Öncelikle biyoçeşitlilik dostu tarımsal çözümler geliştirmek için araştırma ve inovasyona yapılan yatırımların iki katına çıkarılması gerekiyor. Bunun bir örneği, toprak organizmalarıyla sağlıklı bir ilişki sürdürürken mükemmel bitki koruması ve bitki sağlığı sağlayan düşük profilli ürünler geliştirmek için bilime dayalı bir yaklaşımın kullanılmasıdır. Diğer bir örnek ise geleneksel, biyoteknolojik ve yeni bitki yetiştirme tekniklerini kapsayan, tohum teknolojisi yelpazesindeki yeniliklerdir; bunların tümü verimi artırırken tarım için daha fazla arazi açma ihtiyacını azaltmayı amaçlamaktadır. Biyo bazlı haşere kontrol ürünleri ve hassas tarım teknolojileri gibi çözümler de büyük umut vaat ediyor. İkincisi, çiftçilerin biyoçeşitliliği koruma tedbirlerini uygulamak için ihtiyaç duydukları bilgi ve kaynakları sağlayarak eğitilmeleri gerekmektedir. Örneğin, çiftçileri ürün çeşitlendirmesi ve sürdürülebilir haşere kontrolü konusunda eğitmek, yalnızca daha iyi hasat ve daha yüksek kar elde etmekle kalmaz, aynı zamanda tarım sektörünün uzun vadeli sürdürülebilirliğine de katkıda bulunur.

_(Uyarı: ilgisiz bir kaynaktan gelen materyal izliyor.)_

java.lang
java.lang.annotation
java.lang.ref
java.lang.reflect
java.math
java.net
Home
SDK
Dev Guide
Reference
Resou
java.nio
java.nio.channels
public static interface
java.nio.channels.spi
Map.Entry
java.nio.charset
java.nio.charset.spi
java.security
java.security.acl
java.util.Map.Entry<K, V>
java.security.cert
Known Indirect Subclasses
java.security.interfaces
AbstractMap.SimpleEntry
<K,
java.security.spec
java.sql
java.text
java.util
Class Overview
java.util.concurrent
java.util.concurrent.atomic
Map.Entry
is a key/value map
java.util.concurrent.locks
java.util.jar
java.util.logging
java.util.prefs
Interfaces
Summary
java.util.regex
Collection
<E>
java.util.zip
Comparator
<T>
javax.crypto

Üçüncüsü, tarım arazilerinde biyolojik çeşitliliğin korunmasına yönelik çabaların genişletilmesine yönelik ortak eylemlerin ilerletilmesi için devlet kurumları, STK'lar ve özel sektör arasındaki işbirliği teşvik edilmelidir. Çiftçiler ve yerel topluluklarla kamu-özel ortaklıkları bu çabaları daha da güçlendirebilir.

2030 Sürdürülebilir Kalkınma Hedeflerinden biri “sürdürülebilir gıda üretim sistemlerini sağlamak ve üretkenliği ve üretimi artıran, ekosistemlerin korunmasına katkıda bulunan ve iklim değişikliğine uyumu güçlendiren dayanıklı tarım uygulamalarını hayata geçirmek”tir. Elbette bu aynı zamanda biyoçeşitliliğin kaybından kaynaklanan gıda güvenliğine yönelik risklerin ele alınmasına yönelik acil eylemleri de içeriyor; bu, yalnızca hükümetlerin sorumluluğunda olmayan bir sorumluluktur. Etkili çözümler çiftçilerin, toplulukların, STK'ların, özel sektörün ve politika yapıcıların ortak çabasını gerektirir. Birlikte çalışarak, sofraya yemek koymak için perde arkasında çalışan zengin yaşam çeşitliliğini koruyabilir ve biyoçeşitlilik ile tarımsal üretkenlik arasındaki bağlantılar göz önüne alındığında, Hindistan'ın Kisan Samman'a yönelik vizyonunun gerçekleştirilmesine yardımcı olabiliriz.

Bu makalenin yazarı, Corteva Agriscience'ın APAC Genom Düzenleme Politikası Lideri Valasubramanian Ramaiah'tır.